Required task :: Pull out every line of the listing below that contains the string "instances". Only matches with the same capitalization count.

Data excerpts ::
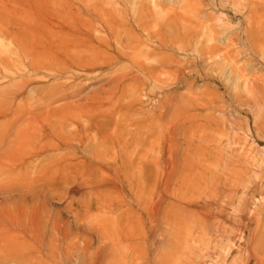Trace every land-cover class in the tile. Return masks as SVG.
Wrapping results in <instances>:
<instances>
[{"label": "rangeland", "instance_id": "rangeland-1", "mask_svg": "<svg viewBox=\"0 0 264 264\" xmlns=\"http://www.w3.org/2000/svg\"><path fill=\"white\" fill-rule=\"evenodd\" d=\"M262 3L264 0H0V138L4 127L10 122L16 123L14 127L27 125L30 114L42 110L52 96L58 99L67 93L71 102L84 103L89 95L112 87L116 76L123 78L131 75L149 78L151 83L147 88L128 87L120 97L118 109L126 112L127 107L136 101L147 108L144 107L146 109L142 111L137 107L132 116L119 115L115 119L119 130L116 128L114 132L123 136L127 143L131 135L137 136L138 131H144L148 139L144 159L147 164L150 163V167L153 166L154 172L160 171V176L166 175L163 166L165 156L168 157L164 151L165 135L171 127L177 129L176 143L179 146L176 145V152L183 158L187 144L182 130L192 132L193 138L187 137L188 140L192 138L193 152L185 156L194 158L198 170L195 168L196 175L195 172L192 175L195 182L188 188L187 204L210 200L212 192L208 191L209 180L216 172L222 176L225 173L232 176L239 171L234 177L235 190L226 191L222 186L219 192L218 204L227 201L221 209L216 210L215 214L219 216L207 219L196 213L186 220H179L174 226L175 235L179 238L178 252L169 249L167 243L172 238L170 234L173 235V229L167 223H161L160 230L154 235L159 242L158 248L150 245L149 254L131 253L128 259L125 258V263L120 260L121 263L117 264H210L212 250L222 240L230 244L236 242L237 246L232 248L222 264H243L247 240L238 219L241 215L253 218L264 206V168L257 173L264 160V49L257 46L260 42L264 43ZM259 4L262 6L258 8ZM226 16L230 25H221L220 19ZM17 18L18 22L34 18L43 24L42 40H34L28 34L17 32L14 26ZM10 32L17 34L10 35ZM250 34L252 37L248 36ZM58 46L68 55H57ZM248 46L251 48L248 49ZM45 52H48L47 57L42 56ZM35 56L37 61L46 62L52 68L50 73H42L39 80L38 76L32 78L26 73ZM78 60H84L82 62L86 67L77 72L74 80H66L68 74L61 77L56 74L62 63L71 66ZM142 67H147L153 74L145 75ZM164 89H168L167 92L178 104L176 109H162L160 106L163 99L160 90ZM5 110L10 111L9 121L3 116ZM79 110L74 122L62 123L66 133L82 135L89 127L88 114ZM158 117L163 119L157 121ZM136 121L146 122L143 129L147 127L148 133L143 129L138 130ZM111 128H115V125ZM84 141V149L72 148L64 154L71 157L76 153L74 149H77L78 152L102 153L109 158L118 152V144L107 147L98 136L91 135ZM131 147L136 153L132 148L129 156L131 160H137L138 148L134 144ZM216 155L220 159H217L220 162L218 166ZM235 158L240 164L232 163L236 162ZM45 159L41 157L35 166L40 167V162ZM9 181L10 177L0 172V183ZM203 186L207 187L206 191L198 197L195 191L205 189ZM84 189L81 187L83 192ZM146 190L148 192L149 189ZM67 199L59 202L56 199V204L58 209H64L67 218L74 220L67 210L70 198ZM74 199L78 201L79 197ZM194 208L200 211L196 206ZM162 229L167 233L165 237L162 236ZM3 251L15 253L16 250L5 251L0 243V255L4 254ZM0 264L17 263L4 260Z\"/></svg>", "mask_w": 264, "mask_h": 264}, {"label": "bare ground", "instance_id": "bare-ground-1", "mask_svg": "<svg viewBox=\"0 0 264 264\" xmlns=\"http://www.w3.org/2000/svg\"><path fill=\"white\" fill-rule=\"evenodd\" d=\"M256 4L254 6H257ZM260 5H258V8ZM252 17L254 21V16ZM182 21L184 20L182 19ZM219 22L221 25H230V20H228L227 16L220 19ZM14 26L17 32L28 34L34 40H42L43 38L40 35L43 24H40L37 19L30 18L27 21L18 22L17 18V23H14ZM249 28H251V25ZM190 31L188 30V32ZM17 32H10L9 34L13 35L17 34ZM248 36H251V34ZM23 40L25 42V39ZM261 43V46L259 44L256 45L263 50L264 43ZM250 44L252 45V43ZM58 47L59 52H55L57 55H68L60 46ZM250 48L251 46L248 49ZM221 51L223 52V50ZM46 54L48 52H45L42 56L47 57ZM31 61L26 73L31 75L32 78L38 76L39 80V76L42 73L51 72L52 68L50 69L48 63L37 61L36 56ZM82 61L84 62V60H78L77 63L71 66L68 63H62L60 70L56 74L60 77L68 74V77H65L66 80H74L77 72L86 67ZM142 69L145 75L153 74V71L147 67H142ZM142 78L131 75L123 78L116 76L113 79L112 87L89 95L84 103L82 101L78 103L71 102V97L67 93L62 94L58 99L52 96L46 101V105L42 110L30 114L27 125L14 127L16 124L14 121L15 124L10 122L9 125L4 127V132L0 138V172L2 175L9 176L11 181L0 183V243H2L5 251L13 249L18 251V253L16 251L15 253L3 251L4 254L0 255V263L4 260L13 261L17 264H117L120 260L125 263L124 261L129 258L128 256L131 253L149 254L150 245L153 248H158L159 242L155 240L154 235L160 230L161 223L163 225L167 223L173 229V235L170 234L172 238H168L169 242L167 243L170 246L169 249H175V252H178L177 242H179V238L175 235L174 226L179 220H186L189 216L191 217V215L196 213H200V215H203L202 217L207 219L219 216L215 214L216 210L221 209L225 202L227 203L226 200H223L220 205L218 204L219 192L222 186H224L226 191L235 190L234 184L236 181L234 179L236 178L234 177L238 175L239 171H236L237 173L232 176L226 173L222 176L216 172L212 179L209 180L210 185H207L208 191L212 192L209 196L210 203L209 201L206 203L198 201L194 205L187 204V191L191 183L195 182L192 181L194 178L192 175L196 168L194 158L189 155L185 156L188 153L191 155L193 152L191 144L192 132L189 131V134L187 132L188 129L182 130L185 134V143L187 144L183 158L176 152V147L179 146L176 143L177 129L171 127L170 131L167 134L165 133L164 151L168 156H165L163 161L165 176H160V171L154 172L153 168H151L153 166L150 167V163L147 164L144 159L146 157L145 146L148 140H146L147 135L144 131H138V133L135 131L137 136H134L135 134L131 135L127 143L124 141L123 136L115 134L114 129L118 128V123H115V119H118L119 115L122 114L123 117H128L132 116L137 107H140L137 110H145L147 108L142 102L138 103L136 101L132 102V106L127 107L126 112L118 109L120 97L125 94V90L128 87L133 86L136 89L140 87L147 88L148 84L151 83L149 78ZM34 79L37 80V78ZM127 83L129 84L127 85ZM24 88L27 89L26 85ZM168 89L160 90V95L163 96L160 106L162 109L169 107L176 109L178 104L171 98L170 93L167 92ZM120 91L121 93H119ZM157 91L159 90L157 89ZM19 100L17 101L19 102ZM56 104L57 106H55ZM262 104L264 103L262 102ZM253 106L257 107V105ZM79 109L88 114L86 119L89 127L82 135L66 133L62 128V123L74 122L77 119L76 114H78L77 111ZM9 110H5L3 113L6 121L11 119ZM116 111H119V113H116ZM165 112L167 111L165 110ZM162 119V117H158L157 121ZM145 123H137L136 121L135 127L138 130H142L145 127ZM112 125L113 127L115 125V128H111ZM130 128L133 130L132 127ZM91 135L100 137L102 144L107 147L109 145L116 147V144H118V149H116L118 152L109 158L108 155L98 152H78L77 149L79 150V147L84 149V139L91 137ZM187 135L192 138L188 140ZM92 144L94 145L95 143ZM132 144L138 148L136 149L138 150L137 160H131V156H129L134 149V146L131 147ZM150 146H152V143ZM72 148H77L76 150L74 149L76 153L71 157L66 156L64 153ZM104 152H107V150ZM41 157H45L46 161L40 162V167H36L37 164L35 163ZM215 158L217 161L218 155ZM227 160H230V158ZM239 162L237 160L236 162L232 161L234 164ZM216 163L217 166L218 164L220 165V162L218 163L217 161ZM261 164L257 173L263 171L264 160ZM233 167L235 166L233 165ZM155 169L157 168L155 167ZM243 172L246 171L244 170ZM194 175H196V172ZM224 177H226L225 181ZM258 177L259 175L256 174V178ZM81 187L85 188V192L81 190ZM147 188L151 194L149 190L147 192ZM204 188H198L195 191L198 197L205 193L207 187ZM65 193L67 194L66 196H64ZM76 197H79L78 201L74 199ZM65 198H70L67 210L72 214L74 220L64 215L63 208L60 209L59 207L58 209L56 201L58 200L59 202L62 199L64 201ZM212 201L214 202L212 203ZM194 206L199 208L200 211L196 210ZM239 220L247 240L245 246L247 254H245L243 264H264V206L257 211L253 218L241 215ZM243 232H241V235H243ZM165 234L167 235L166 231L162 229V236L165 237ZM233 244L225 240L218 243L212 250L213 256L210 264L224 263L227 259L226 256L236 246V244Z\"/></svg>", "mask_w": 264, "mask_h": 264}]
</instances>
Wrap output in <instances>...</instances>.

Response ::
Wrapping results in <instances>:
<instances>
</instances>
Wrap output in <instances>...</instances>.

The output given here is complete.